Chart interpretation exercises
-----
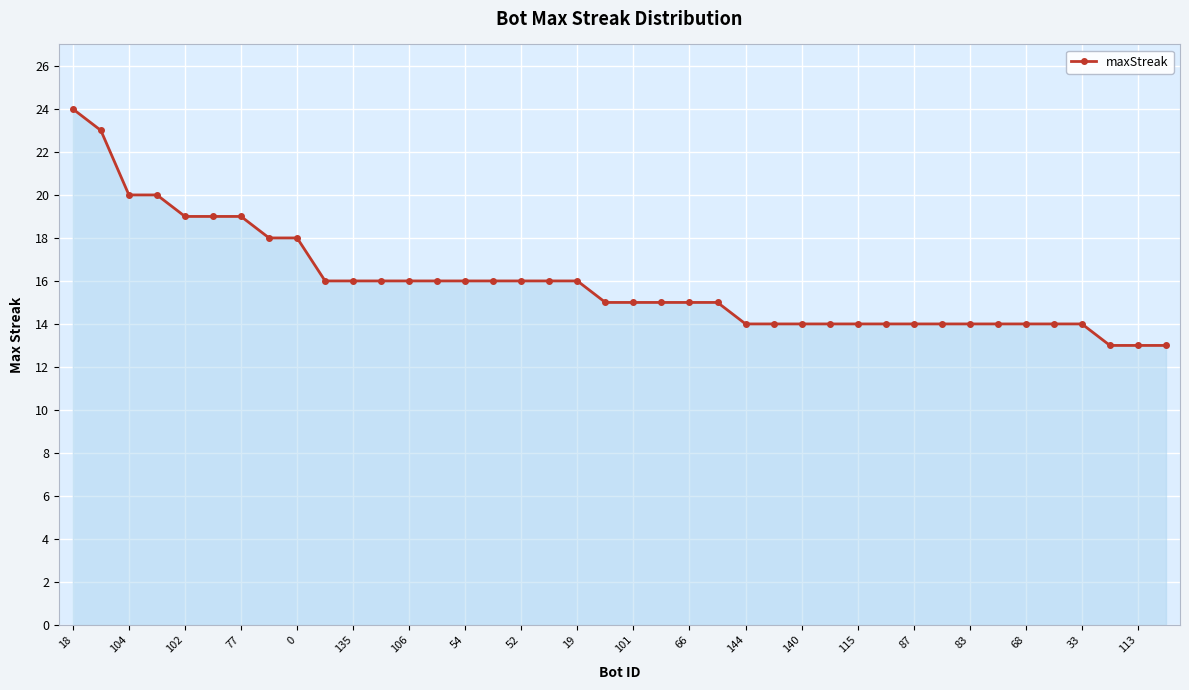

What is the value of the 22nd point from the left?

15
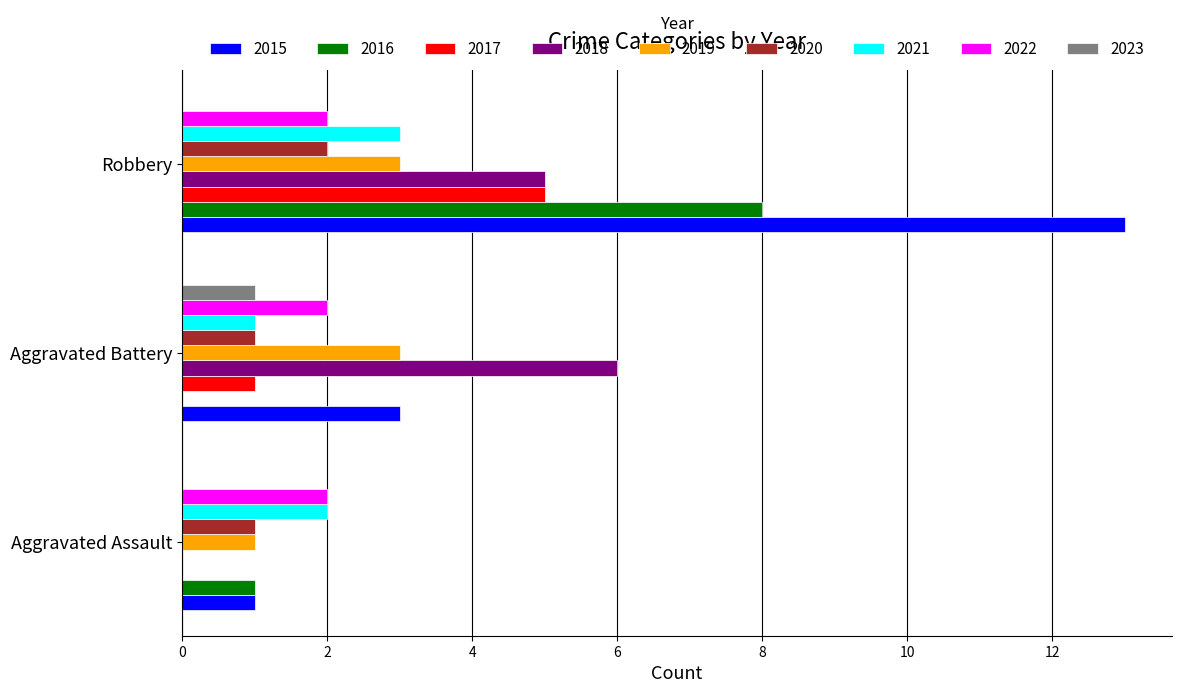

True or false: 2021 has a value of 3 at Robbery.

True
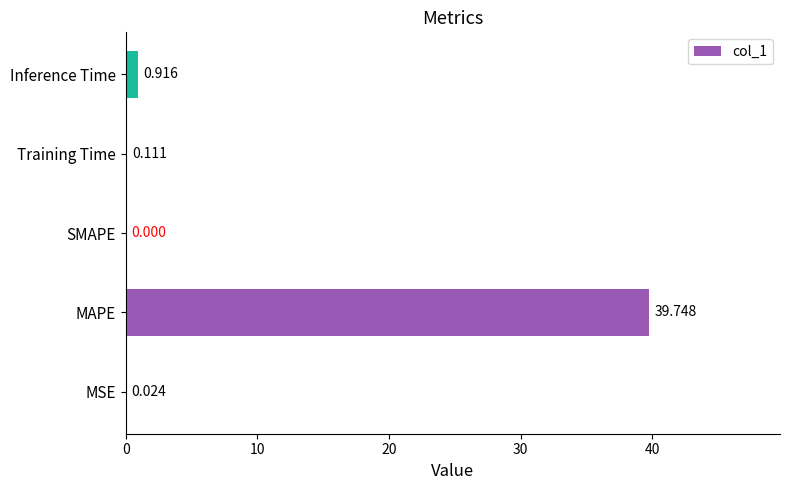

Where is the data nearest to the value 19?

Inference Time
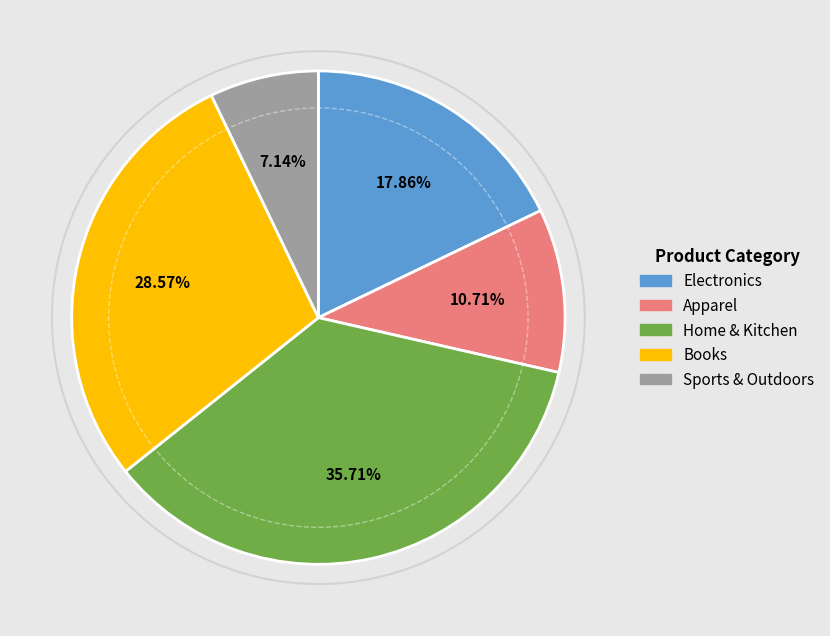

What percentage is the Apparel slice, to the nearest percent?

11%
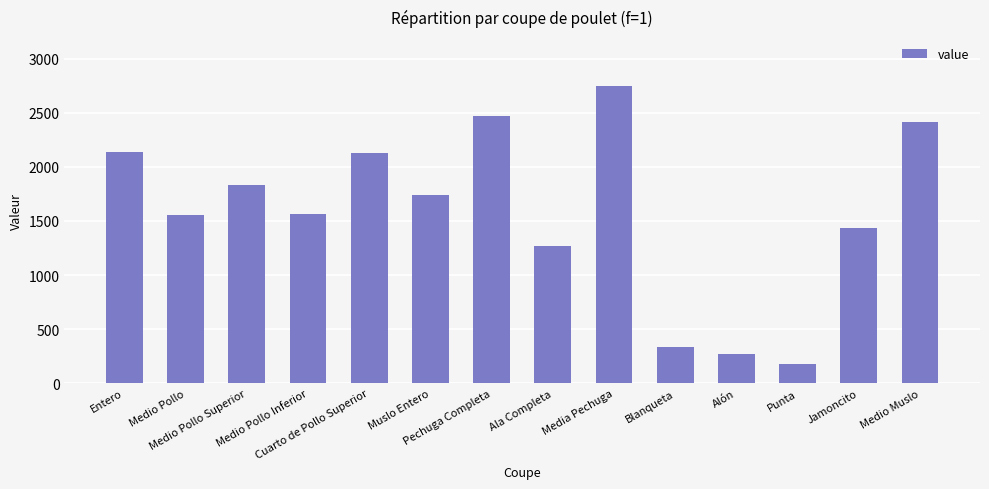

At which label does the data first exceed 1738?

Entero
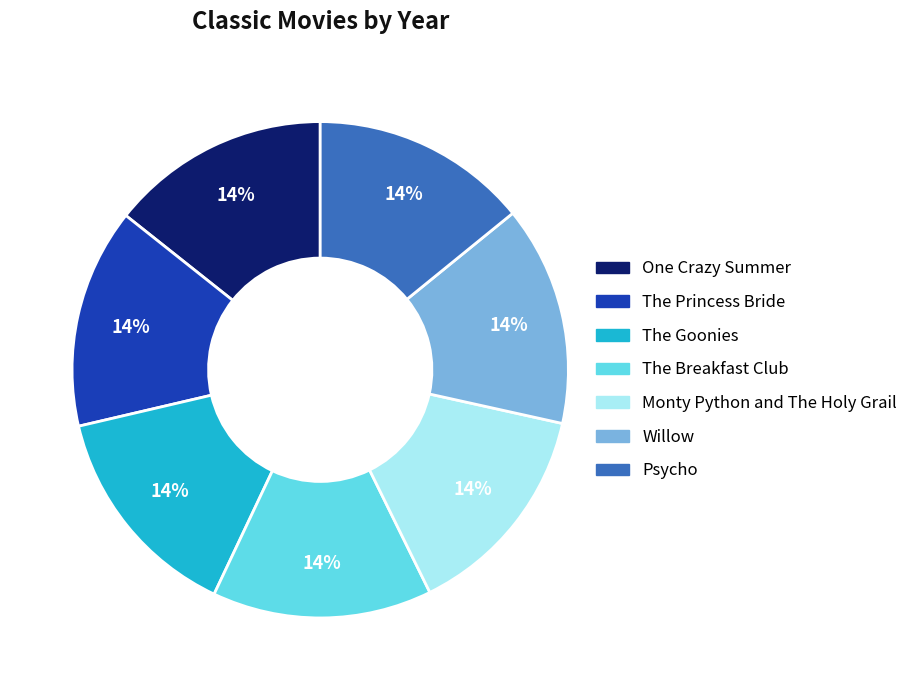

To the nearest percent, what percentage of the pie is The Breakfast Club?

14%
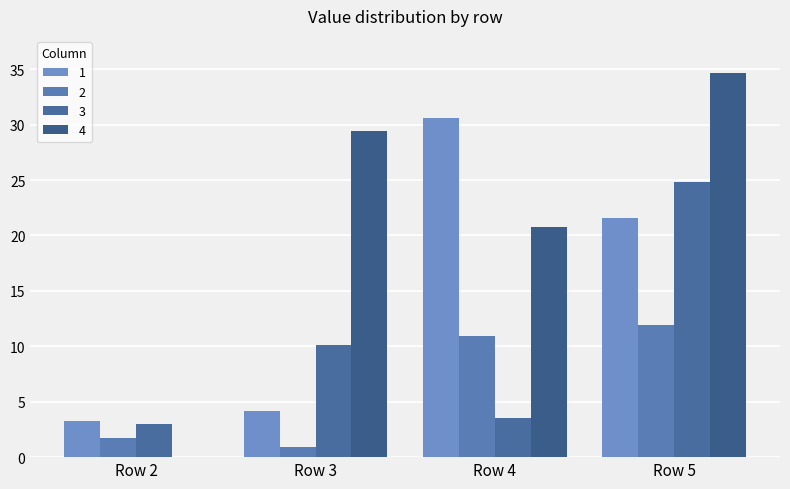

How many groups of bars are there?

4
-----
→ **What the task requires**:
Put every line of the records above into a Markdown table with the columns No. and Line, numbering the rows in order. Leave out blank lines and the picture lines.

→ **Solution to this problem**:
| No. | Line |
|---|---|
| 1 | What is the value of the 22nd point from the left? |
| 2 | 15 |
| 3 | True or false: 2021 has a value of 3 at Robbery. |
| 4 | True |
| 5 | Where is the data nearest to the value 19? |
| 6 | Inference Time |
| 7 | What percentage is the Apparel slice, to the nearest percent? |
| 8 | 11% |
| 9 | At which label does the data first exceed 1738? |
| 10 | Entero |
| 11 | To the nearest percent, what percentage of the pie is The Breakfast Club? |
| 12 | 14% |
| 13 | How many groups of bars are there? |
| 14 | 4 |